Quelle image donnera ce soir l'opposition lors du débat sur la prolongation de l'état d'urgence, discuté puis voté à l'Assemblée nationale ? « Cela risque d'être... assez ferme », euphémise déjà un parlementaire des Républicains (LR), laissant présager des discussions tendues avec le gouvernement. Quitte à revivre la séance agitée qui avait suivi les attentats du 13 Novembre ? « C'est pas le but. Mais s'il faut se faire entendre... »

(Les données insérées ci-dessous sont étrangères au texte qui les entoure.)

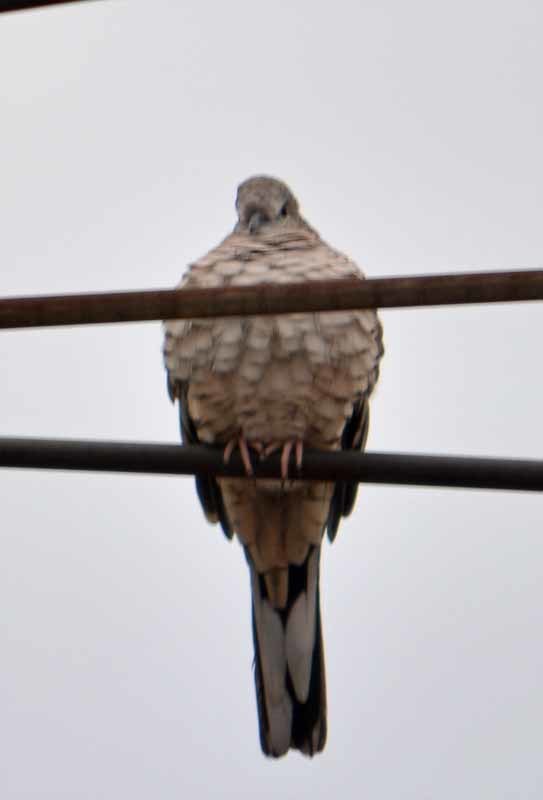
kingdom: Animalia
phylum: Chordata
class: Aves
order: Columbiformes
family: Columbidae
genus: Columbina
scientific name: Columbina inca
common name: Inca dove
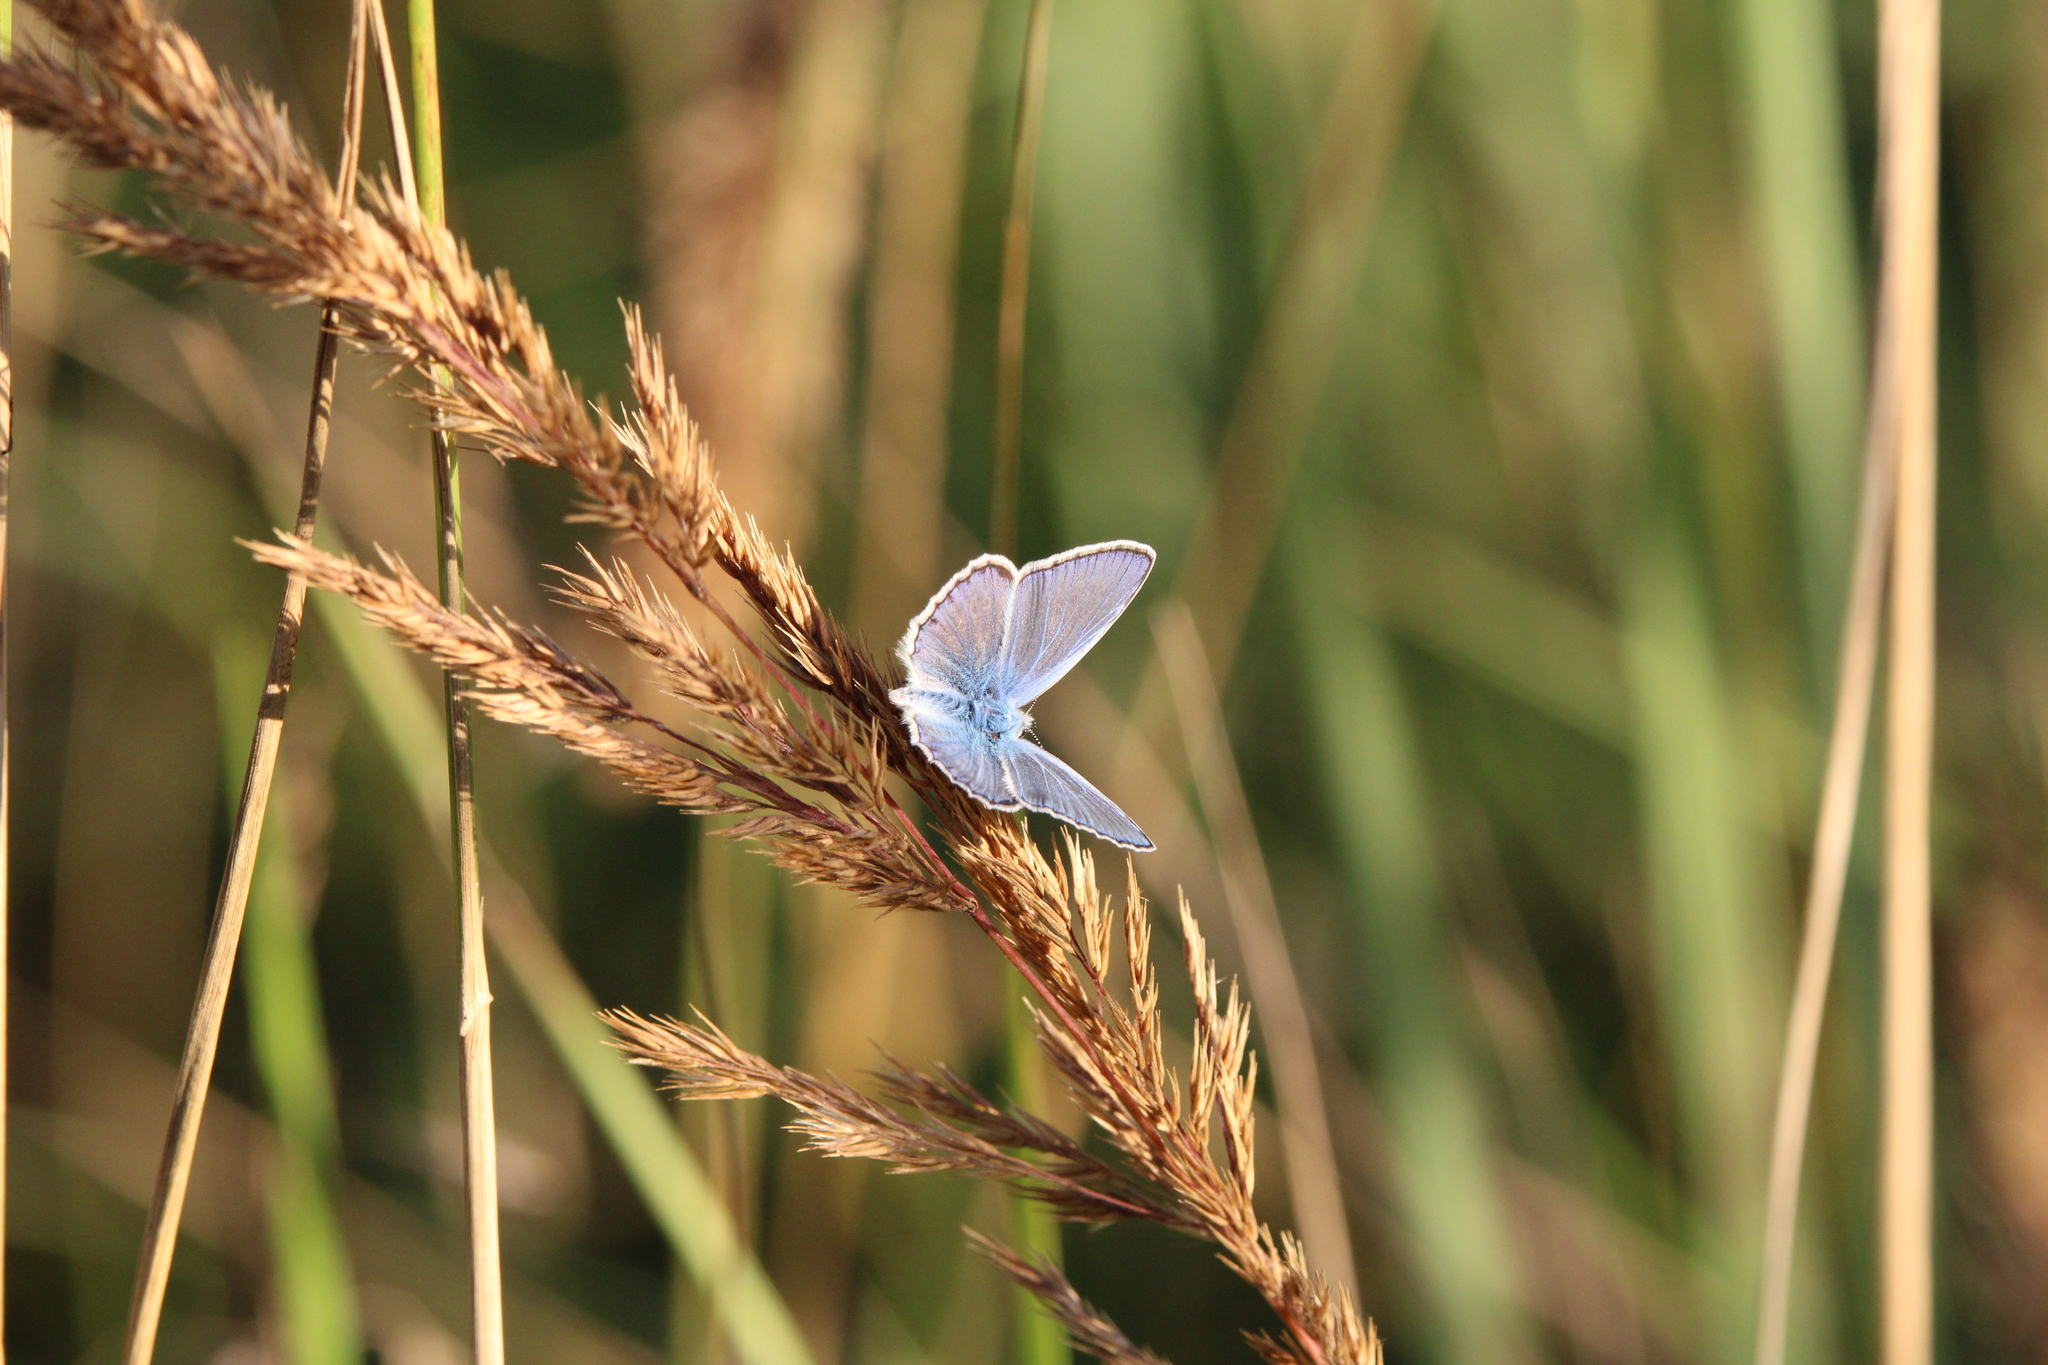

Hier soir, à l'occasion d'un bureau politique extraordinaire des Républicains, Nicolas Sarkozy et les siens ont défini la stratégie des jours à venir : d'accord pour soutenir le texte, mais pas sans certaines conditions. « On propose un deal. Une façon de dire qu'on ne donne pas un blanc-seing au gouvernement pour voter la prolongation de l'état d'urgence », explique son entourage. Dix propositions sont ainsi formulées, comme « l'expulsion en urgence absolue de tout étranger ayant des connexions avec un groupe terroriste », « la prolongation de l'état d'urgence pour au moins six mois, voire au-delà, pour prendre en compte les échéances de l'année 2017 », ou encore « la création d'un nombre de centres de déradicalisation à la hauteur des besoins ».

 

La primaire n'est jamais loin

« Bien, mais insuffisant », a réagi dans la foulée Jean-François Copé, selon qui la droite devrait aller encore plus loin, préconisant carrément « un plan de bataille contre le terrorisme islamiste », dit-il, avec 50 000 « emplois dans le régalien ». Même position pour Nathalie Kosciusko-Morizet, elle aussi candidate à la primaire, qui souhaiterait faire interdire le salafisme en France, de manière à pouvoir fermer les mosquées salafistes sur l'exemple des sectes. Ce à quoi Sarkozy lui a répondu que cette proposition devait s'inscrire dans un débat plus large sur l'islam de France.

Un Nicolas Sarkozy qui, au passage, en a profité pour étriller Alain Juppé ...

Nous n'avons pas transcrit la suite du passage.